Well. From her attire, she worked in the Lychee Grove Earth Court. She might be a useful ally, no matter what I decided to do with my life here. Best to get on her good side now and decide how to use her later.
Cheeping, I hopped onto her finger and let her lift me to eye level. A small smile played on her lips as she examined me. Lodia came up close, face bright with awe that her grandmother had succeeded where she had failed, and Rohanus beamed at both of them.

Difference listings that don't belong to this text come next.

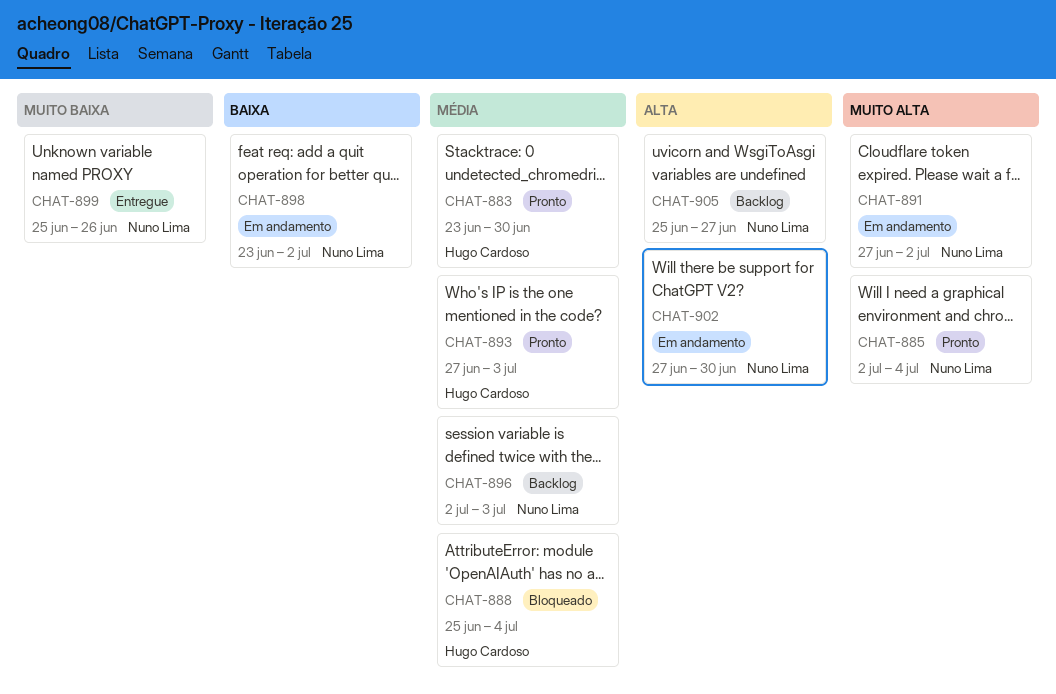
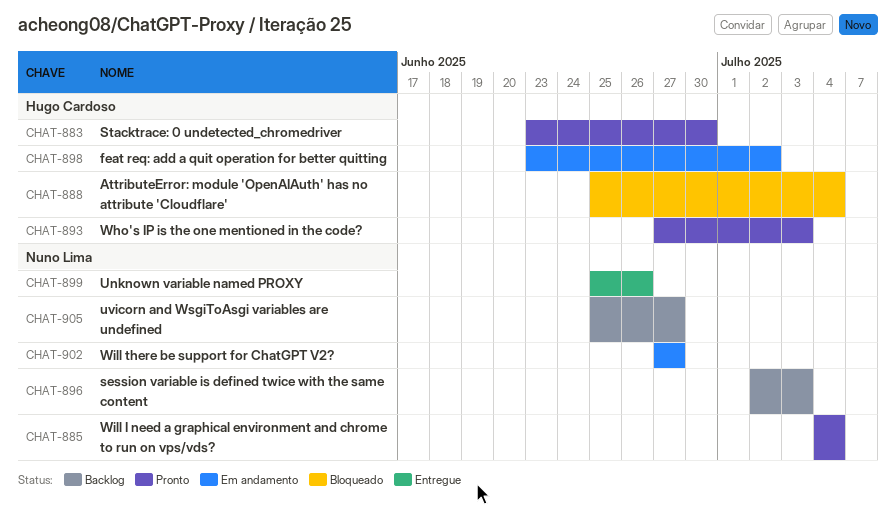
CHAT-885, start: Jul 2 -> Jul 4
CHAT-891: present -> none
CHAT-898, owner: Nuno Lima -> Hugo Cardoso
CHAT-902, due: Jun 30 -> Jun 27

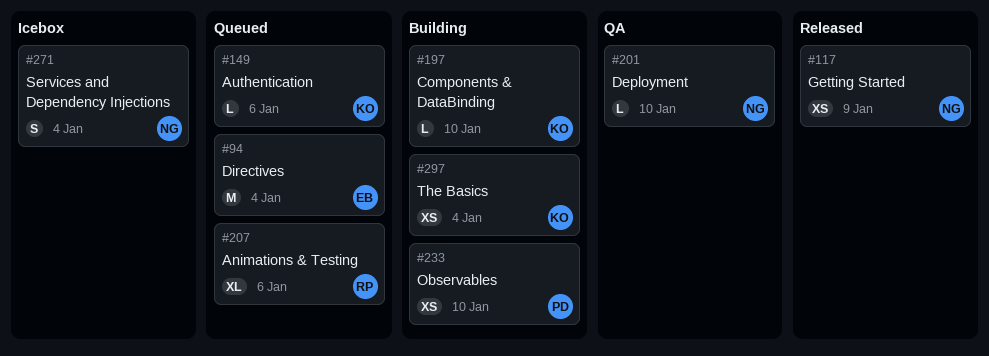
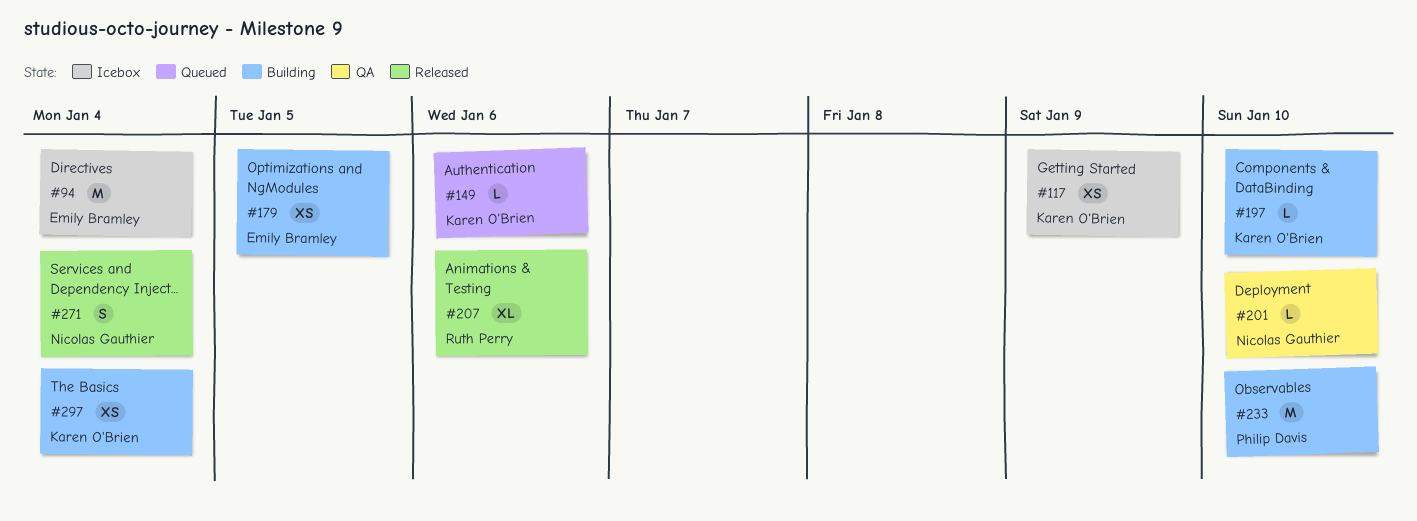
#94, status: Queued -> Icebox
#117, status: Released -> Icebox
#117, owner: Nicolas Gauthier -> Karen O'Brien
#179: none -> present
#207, status: Queued -> Released
#233, estimate: XS -> M
#271, status: Icebox -> Released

It was such a different scene from the ones that played out in the Jeks’ tiny, dark cottage, where Mistress Jek bellowed orders while the rest of her family whined (the boys), burst into tears (Taila), or obeyed in sullen silence (Master Jek). If they’d been born in Lychee Grove, if they lived in a house like this and didn’t have to farm or cook all the time, would they act more like this family?
Cocking my head to a side, I tried to replace the grandmother’s features with Mistress Jek’s.
That was when I heard Lodia utter the fatal question: “Should I bring the birdcage?”
A cage! Not again! On instinct, I recoiled.
“Shh. Thou art scaring it. Fear not, little friend,” the grandmother soothed me. “I know thou art a wild creature, and that thou wouldst break thy heart in a cage.” She flowed to the window and extended her hand past the sill, letting me go. “Come back tomorrow, little one. Thou art always welcome here.”
I chirped one last time and rubbed my head against her finger before I took off into the night.
And that was how I let this new family “tame” me.